- _TASK DIRECTIONS_:
Repeat exactly, and only, the lines below starting at the line that contains "了一种同素体分布相似性网络策略——" and ending at the line that contains "未知代谢物的从头阐释及新型代谢反应的发现。", inclusive of both.

[Collection entries]
⟨
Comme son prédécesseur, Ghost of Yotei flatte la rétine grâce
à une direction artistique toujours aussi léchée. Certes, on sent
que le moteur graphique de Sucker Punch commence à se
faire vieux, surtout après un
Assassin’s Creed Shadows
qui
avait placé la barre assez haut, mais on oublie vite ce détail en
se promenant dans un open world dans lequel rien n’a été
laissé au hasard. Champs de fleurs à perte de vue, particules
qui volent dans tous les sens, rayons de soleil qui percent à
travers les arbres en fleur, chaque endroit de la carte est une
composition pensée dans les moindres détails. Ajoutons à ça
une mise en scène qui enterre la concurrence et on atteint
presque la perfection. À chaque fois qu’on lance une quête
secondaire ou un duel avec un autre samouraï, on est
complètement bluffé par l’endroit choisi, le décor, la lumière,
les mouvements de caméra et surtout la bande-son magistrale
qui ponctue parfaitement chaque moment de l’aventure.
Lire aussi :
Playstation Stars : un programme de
⟩
⟨
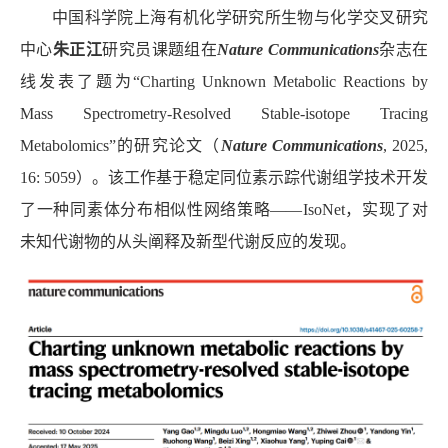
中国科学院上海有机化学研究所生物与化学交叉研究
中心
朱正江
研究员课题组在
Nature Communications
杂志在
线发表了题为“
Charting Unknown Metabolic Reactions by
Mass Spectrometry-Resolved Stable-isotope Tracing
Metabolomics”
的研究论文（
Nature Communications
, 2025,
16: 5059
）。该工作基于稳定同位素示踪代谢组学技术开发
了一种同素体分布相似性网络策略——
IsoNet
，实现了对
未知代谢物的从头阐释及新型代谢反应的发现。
⟩
- _RESULT BELOW_:
了一种同素体分布相似性网络策略——
IsoNet
，实现了对
未知代谢物的从头阐释及新型代谢反应的发现。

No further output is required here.